For my Bsc. thesis I will need to evaluate diversity in DGGE gels. I do not understand however the metodology to do such, having already binary and distance matrices.
If you are familiar with the R environment, then you could implement the R dgge package http://park.itc.u-tokyo.ac.jp/soil-cosmology/ishii/Programs_files/Rcode_for_DGGE.txt
and when you have made diversity distance matrices using this, apply the diversity indices from vegan or BiodiversityR packages.
First you need to load the same amount of PCR product in each lane (a PCR with the exact same conditions for all the gel, I mean even the same RM).
You're gonna need to analyse the intensity of your bands you can do it with any processor image software. Relativize the intensity of each band to each line and the whole gel.
The number and pixel intensity of bands in a particular sample can be considered respectively proxies of richness and proportional abundance of OTUs. So you can apply Shannon index.
Source:
Dulce Flores-Rentería, Jorge Curiel Yuste, Ana Rincón, Francis Q. Brearley, Juan Carlos García-Gil, Fernando Valladares. 2014. Habitat fragmentation modulates climate change effects on the plant-soil-microbial system in Mediterranean Holm oak forests. In review.

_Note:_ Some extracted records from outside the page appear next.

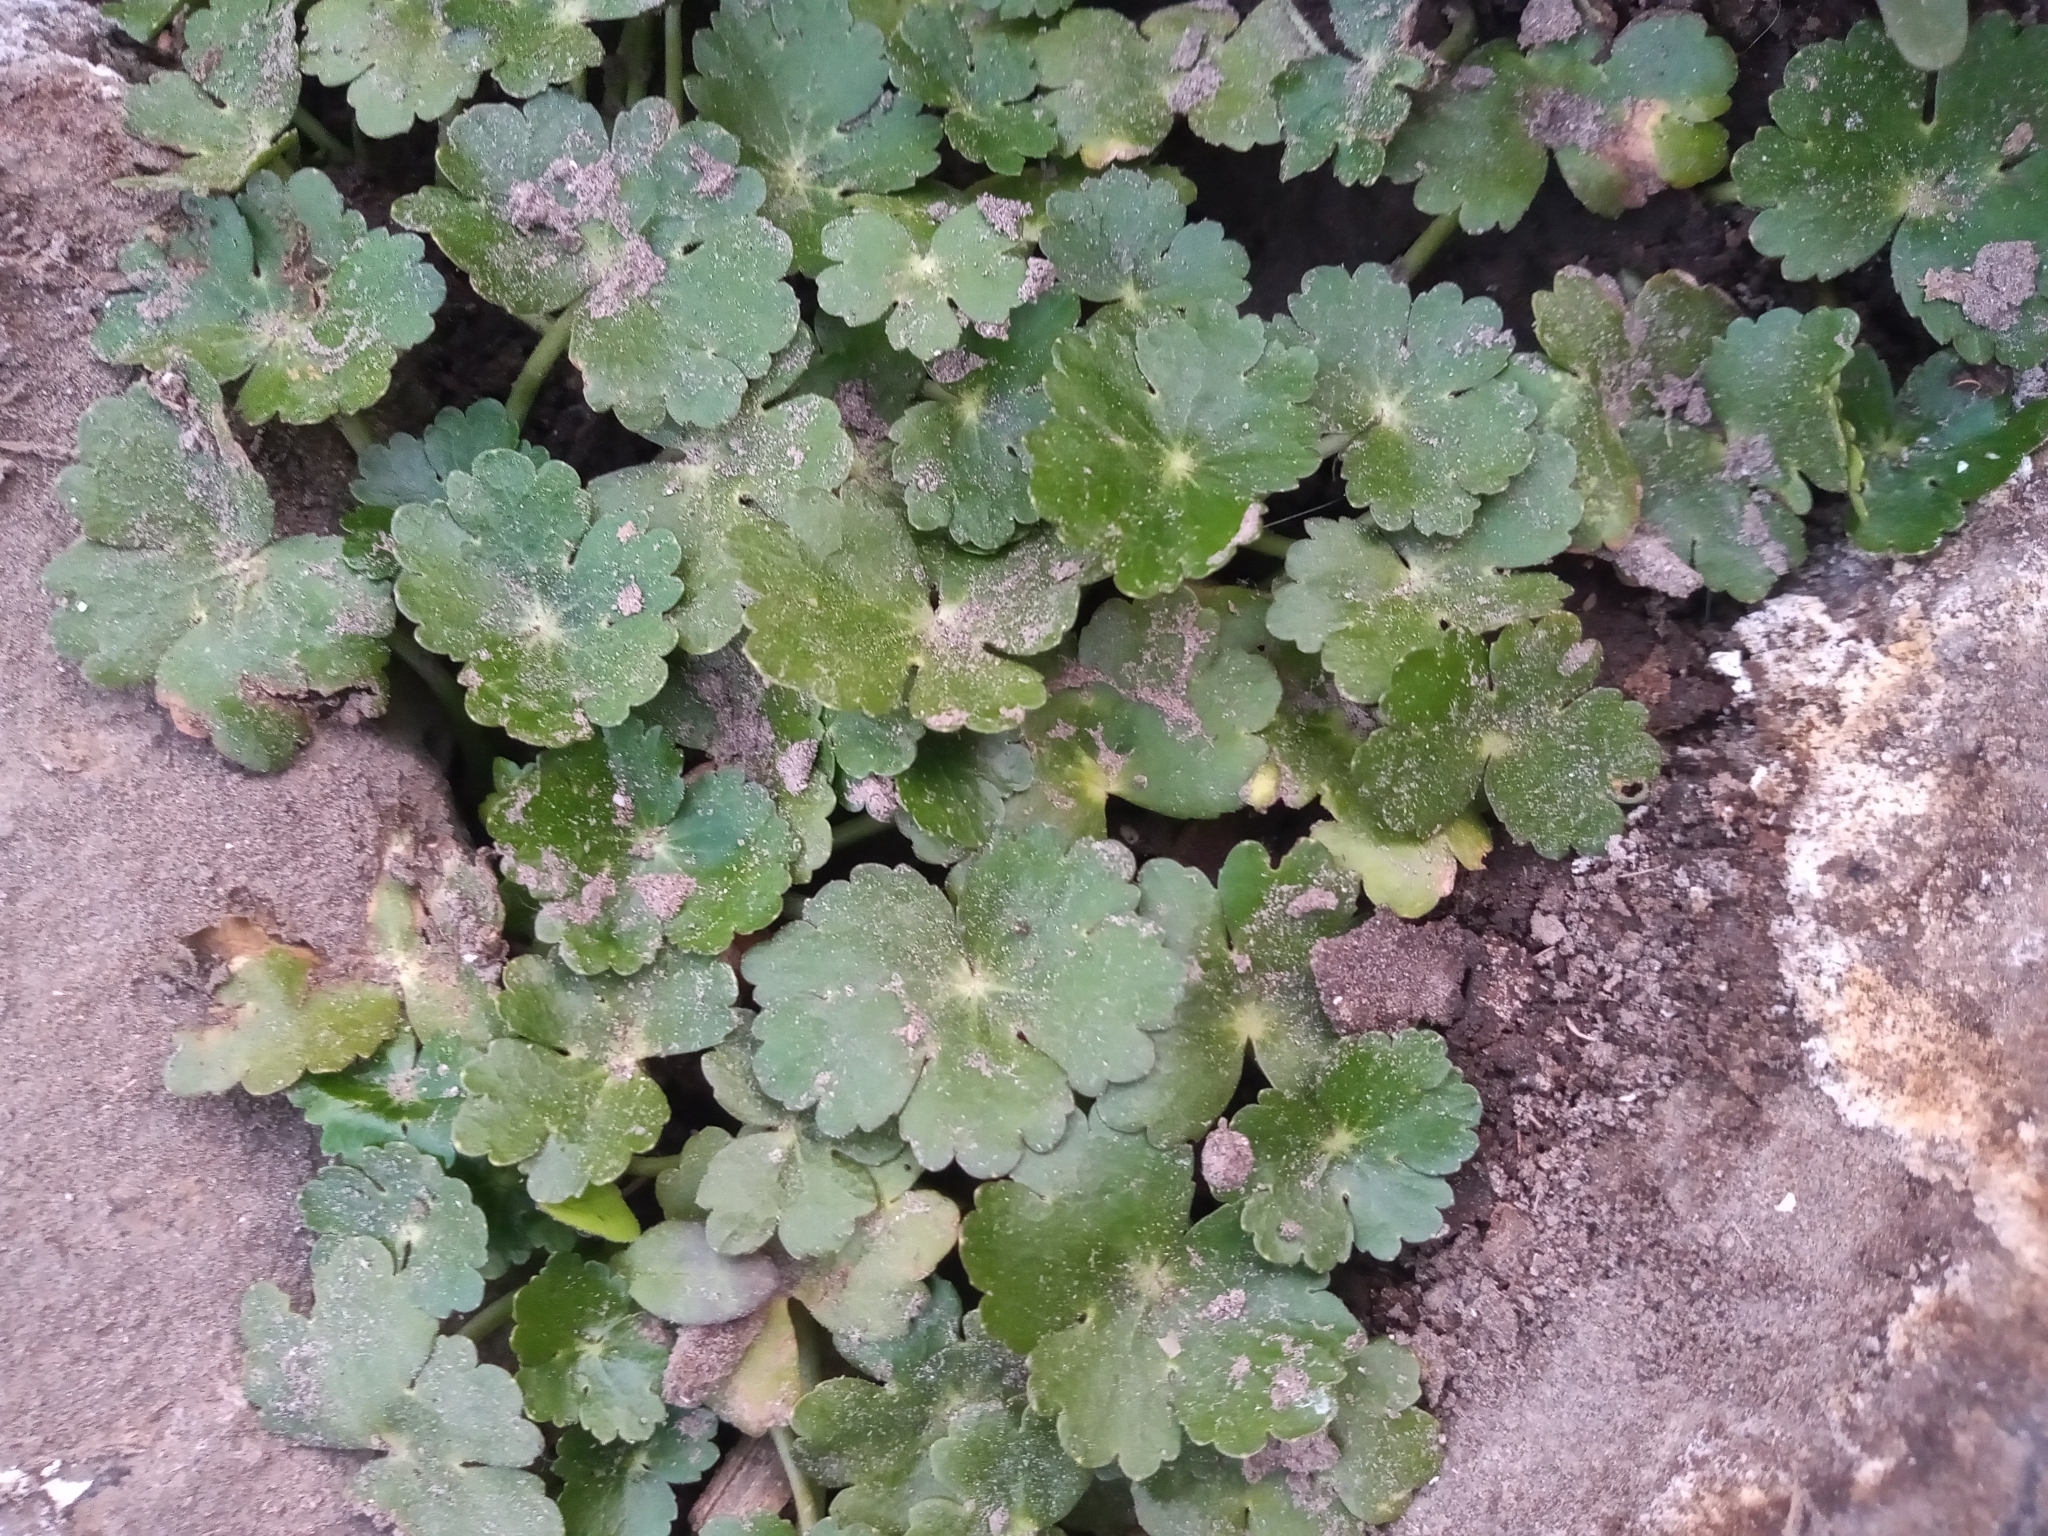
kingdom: Plantae
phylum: Tracheophyta
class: Magnoliopsida
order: Apiales
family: Araliaceae
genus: Hydrocotyle
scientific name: Hydrocotyle ranunculoides
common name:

For beta diversity analysis and other statistical tests between your samples you can simply use your presence/absence data to generate a similarity/dissimilarity matrix and go forward and analyse in any softwares like (R-vegan, biodiversityR, primer-E, or XLSTAT). For alpha diversity measures which takes into account the abundance values (since your are not sequencing your bands) for species richness and evenness (chao1, simpson, shannon etc) you need to know the occurance of your bands in each sample. So, Dulce approach will help you get the abundance data or you can use purified DGGE bands for qPCR second step.